- **WHAT THE EXERCISE ASKS**
Repeat the lines from the line with "Nombreuses sont les" to the line with "le vieillissement. Cette" in the listing below, keeping both end lines and adding nothing.

===============

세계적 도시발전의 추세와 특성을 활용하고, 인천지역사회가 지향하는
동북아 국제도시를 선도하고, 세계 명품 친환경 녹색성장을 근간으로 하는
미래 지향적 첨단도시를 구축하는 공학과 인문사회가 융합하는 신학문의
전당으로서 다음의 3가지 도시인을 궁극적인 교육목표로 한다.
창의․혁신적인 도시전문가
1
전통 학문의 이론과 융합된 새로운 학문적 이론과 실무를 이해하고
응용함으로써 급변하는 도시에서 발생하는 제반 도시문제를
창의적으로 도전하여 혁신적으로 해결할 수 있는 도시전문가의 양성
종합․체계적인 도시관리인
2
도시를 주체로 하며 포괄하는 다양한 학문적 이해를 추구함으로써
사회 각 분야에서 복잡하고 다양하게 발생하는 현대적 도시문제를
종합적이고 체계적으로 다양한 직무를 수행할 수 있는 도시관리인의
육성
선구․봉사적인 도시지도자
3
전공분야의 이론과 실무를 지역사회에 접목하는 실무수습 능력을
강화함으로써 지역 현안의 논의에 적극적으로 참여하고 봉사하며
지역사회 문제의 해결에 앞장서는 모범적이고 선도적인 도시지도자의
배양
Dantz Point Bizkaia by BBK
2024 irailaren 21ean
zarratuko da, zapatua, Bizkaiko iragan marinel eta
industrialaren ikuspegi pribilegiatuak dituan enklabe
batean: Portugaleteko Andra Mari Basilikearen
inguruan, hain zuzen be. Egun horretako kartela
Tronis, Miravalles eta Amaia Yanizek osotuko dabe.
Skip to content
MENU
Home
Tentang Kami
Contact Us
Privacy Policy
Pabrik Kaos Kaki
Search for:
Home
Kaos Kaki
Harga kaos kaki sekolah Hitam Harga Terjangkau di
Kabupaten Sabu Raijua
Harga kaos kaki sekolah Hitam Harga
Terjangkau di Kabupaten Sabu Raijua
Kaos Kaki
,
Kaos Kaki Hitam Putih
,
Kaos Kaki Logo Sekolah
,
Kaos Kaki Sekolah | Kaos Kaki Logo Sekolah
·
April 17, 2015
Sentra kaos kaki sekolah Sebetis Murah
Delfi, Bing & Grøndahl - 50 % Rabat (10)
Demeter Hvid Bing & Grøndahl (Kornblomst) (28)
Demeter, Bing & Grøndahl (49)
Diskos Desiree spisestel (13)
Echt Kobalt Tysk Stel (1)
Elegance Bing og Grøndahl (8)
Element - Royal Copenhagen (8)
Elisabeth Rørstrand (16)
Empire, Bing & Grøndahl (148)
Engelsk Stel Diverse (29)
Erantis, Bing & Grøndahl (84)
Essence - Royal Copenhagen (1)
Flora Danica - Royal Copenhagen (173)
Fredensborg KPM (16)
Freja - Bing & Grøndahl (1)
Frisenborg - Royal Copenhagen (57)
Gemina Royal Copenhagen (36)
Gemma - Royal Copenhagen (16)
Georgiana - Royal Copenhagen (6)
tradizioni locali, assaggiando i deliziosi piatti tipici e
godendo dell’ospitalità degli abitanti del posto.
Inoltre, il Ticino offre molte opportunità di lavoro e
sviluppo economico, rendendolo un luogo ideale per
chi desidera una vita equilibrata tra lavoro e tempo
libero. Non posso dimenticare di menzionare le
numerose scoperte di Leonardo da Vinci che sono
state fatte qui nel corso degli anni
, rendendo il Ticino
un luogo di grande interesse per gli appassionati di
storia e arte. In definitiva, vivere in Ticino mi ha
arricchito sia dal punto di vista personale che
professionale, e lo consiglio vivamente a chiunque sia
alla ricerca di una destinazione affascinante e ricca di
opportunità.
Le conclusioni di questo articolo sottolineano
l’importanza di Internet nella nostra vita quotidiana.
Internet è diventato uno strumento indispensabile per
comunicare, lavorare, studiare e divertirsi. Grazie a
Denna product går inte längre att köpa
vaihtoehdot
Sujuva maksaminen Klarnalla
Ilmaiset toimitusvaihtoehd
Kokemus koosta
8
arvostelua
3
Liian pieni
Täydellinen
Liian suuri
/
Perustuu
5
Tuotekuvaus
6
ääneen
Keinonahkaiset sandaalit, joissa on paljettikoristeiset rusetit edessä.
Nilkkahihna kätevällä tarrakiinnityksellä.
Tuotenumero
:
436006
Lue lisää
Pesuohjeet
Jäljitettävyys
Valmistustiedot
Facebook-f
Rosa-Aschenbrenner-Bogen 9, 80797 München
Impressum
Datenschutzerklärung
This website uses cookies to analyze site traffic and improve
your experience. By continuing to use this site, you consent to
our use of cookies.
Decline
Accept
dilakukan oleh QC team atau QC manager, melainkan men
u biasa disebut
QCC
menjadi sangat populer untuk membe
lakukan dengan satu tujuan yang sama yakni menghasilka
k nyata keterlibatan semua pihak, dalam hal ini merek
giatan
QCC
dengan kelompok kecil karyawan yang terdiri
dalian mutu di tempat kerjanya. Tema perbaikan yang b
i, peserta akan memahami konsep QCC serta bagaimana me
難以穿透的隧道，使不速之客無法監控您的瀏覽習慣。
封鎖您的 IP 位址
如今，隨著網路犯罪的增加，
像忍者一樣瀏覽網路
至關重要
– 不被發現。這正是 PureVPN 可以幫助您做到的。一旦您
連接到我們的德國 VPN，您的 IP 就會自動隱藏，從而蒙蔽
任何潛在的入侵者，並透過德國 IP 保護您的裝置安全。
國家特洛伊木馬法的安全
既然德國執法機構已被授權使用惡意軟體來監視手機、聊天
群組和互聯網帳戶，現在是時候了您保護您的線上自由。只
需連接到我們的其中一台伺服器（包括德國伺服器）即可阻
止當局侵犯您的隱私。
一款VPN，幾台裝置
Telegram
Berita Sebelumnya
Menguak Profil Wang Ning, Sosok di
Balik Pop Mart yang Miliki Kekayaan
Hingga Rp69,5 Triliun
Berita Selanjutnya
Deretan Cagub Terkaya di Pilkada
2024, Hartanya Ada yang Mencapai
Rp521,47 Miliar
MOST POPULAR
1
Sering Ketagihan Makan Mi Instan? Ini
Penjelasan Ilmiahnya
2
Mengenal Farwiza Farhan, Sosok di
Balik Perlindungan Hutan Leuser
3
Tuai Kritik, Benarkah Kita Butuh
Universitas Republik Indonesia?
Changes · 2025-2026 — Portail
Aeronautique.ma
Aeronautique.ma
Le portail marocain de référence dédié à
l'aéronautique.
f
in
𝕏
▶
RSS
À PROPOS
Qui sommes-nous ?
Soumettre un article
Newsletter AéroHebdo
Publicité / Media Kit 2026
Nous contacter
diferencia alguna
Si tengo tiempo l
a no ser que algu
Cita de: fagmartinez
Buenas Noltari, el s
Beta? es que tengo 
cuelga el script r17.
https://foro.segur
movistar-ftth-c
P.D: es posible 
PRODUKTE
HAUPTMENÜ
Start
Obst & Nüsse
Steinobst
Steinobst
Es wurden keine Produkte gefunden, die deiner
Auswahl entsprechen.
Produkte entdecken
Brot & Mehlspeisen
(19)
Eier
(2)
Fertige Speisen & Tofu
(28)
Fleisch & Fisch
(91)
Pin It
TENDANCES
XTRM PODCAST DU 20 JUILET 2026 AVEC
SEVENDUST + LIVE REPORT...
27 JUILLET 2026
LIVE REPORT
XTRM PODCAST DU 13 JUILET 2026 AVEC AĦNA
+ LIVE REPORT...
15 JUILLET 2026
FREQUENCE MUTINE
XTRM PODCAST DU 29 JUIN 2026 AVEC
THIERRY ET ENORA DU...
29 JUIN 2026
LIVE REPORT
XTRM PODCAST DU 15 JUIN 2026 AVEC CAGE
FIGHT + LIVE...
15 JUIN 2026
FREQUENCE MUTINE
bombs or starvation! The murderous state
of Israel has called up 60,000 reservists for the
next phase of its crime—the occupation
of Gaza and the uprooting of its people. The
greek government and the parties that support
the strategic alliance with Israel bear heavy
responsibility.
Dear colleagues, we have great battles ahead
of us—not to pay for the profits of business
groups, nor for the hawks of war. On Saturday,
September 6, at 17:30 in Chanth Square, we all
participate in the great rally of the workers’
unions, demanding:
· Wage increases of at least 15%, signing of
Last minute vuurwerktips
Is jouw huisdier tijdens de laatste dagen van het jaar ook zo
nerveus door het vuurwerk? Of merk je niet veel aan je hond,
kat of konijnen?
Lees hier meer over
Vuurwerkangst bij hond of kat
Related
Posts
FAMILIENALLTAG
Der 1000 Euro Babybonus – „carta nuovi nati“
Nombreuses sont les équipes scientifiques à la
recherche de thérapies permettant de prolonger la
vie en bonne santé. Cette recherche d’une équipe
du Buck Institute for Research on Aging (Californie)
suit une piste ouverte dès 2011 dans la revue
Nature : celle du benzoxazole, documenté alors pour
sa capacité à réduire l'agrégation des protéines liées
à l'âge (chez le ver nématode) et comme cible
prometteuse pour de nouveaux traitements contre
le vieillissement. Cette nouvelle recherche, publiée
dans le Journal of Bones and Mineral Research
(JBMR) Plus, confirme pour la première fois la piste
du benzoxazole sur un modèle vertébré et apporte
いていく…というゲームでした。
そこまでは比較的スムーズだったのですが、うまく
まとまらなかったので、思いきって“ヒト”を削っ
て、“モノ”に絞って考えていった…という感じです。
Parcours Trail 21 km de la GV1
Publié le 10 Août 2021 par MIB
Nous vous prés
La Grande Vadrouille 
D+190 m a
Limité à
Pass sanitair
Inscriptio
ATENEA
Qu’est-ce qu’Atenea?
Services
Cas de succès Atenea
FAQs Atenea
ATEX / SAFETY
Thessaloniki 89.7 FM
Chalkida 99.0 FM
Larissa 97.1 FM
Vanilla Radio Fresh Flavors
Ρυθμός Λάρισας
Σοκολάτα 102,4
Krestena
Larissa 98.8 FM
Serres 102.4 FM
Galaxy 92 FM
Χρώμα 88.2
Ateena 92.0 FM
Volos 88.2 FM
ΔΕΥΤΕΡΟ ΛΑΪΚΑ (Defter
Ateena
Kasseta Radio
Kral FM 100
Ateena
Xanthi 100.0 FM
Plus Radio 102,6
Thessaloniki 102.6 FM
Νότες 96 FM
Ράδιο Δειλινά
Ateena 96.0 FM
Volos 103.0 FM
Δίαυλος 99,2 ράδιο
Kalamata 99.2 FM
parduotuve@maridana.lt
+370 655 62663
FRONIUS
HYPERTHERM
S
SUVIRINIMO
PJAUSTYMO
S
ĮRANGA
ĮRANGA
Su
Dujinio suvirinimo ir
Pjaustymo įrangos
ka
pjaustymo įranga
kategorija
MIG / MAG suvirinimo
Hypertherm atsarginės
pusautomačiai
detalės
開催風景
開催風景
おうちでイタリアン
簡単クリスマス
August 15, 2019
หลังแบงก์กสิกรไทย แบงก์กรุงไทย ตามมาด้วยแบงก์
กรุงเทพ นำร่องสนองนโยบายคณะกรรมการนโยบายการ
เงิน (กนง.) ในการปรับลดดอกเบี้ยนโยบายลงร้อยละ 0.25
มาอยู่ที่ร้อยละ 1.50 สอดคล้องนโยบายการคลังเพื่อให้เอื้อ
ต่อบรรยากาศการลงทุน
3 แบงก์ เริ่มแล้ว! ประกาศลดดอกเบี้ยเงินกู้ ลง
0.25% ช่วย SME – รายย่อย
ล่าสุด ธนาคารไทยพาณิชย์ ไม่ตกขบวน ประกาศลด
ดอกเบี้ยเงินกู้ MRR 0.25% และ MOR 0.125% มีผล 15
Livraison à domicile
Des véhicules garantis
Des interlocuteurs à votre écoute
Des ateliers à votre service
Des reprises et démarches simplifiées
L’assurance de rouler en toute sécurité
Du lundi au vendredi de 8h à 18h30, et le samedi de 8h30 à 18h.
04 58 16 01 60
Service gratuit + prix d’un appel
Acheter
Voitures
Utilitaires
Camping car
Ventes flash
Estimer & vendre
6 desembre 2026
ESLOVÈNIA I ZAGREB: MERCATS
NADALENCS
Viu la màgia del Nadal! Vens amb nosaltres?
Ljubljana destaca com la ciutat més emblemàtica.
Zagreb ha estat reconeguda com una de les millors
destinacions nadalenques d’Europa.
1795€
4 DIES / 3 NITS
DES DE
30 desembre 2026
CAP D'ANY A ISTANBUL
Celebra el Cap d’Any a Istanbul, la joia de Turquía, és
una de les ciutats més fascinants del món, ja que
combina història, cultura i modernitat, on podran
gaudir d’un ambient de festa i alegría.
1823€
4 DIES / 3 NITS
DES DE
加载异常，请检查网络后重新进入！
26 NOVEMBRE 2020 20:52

===============

- **EXPECTED ANSWER**
Nombreuses sont les équipes scientifiques à la
recherche de thérapies permettant de prolonger la
vie en bonne santé. Cette recherche d’une équipe
du Buck Institute for Research on Aging (Californie)
suit une piste ouverte dès 2011 dans la revue
Nature : celle du benzoxazole, documenté alors pour
sa capacité à réduire l'agrégation des protéines liées
à l'âge (chez le ver nématode) et comme cible
prometteuse pour de nouveaux traitements contre
le vieillissement. Cette nouvelle recherche, publiée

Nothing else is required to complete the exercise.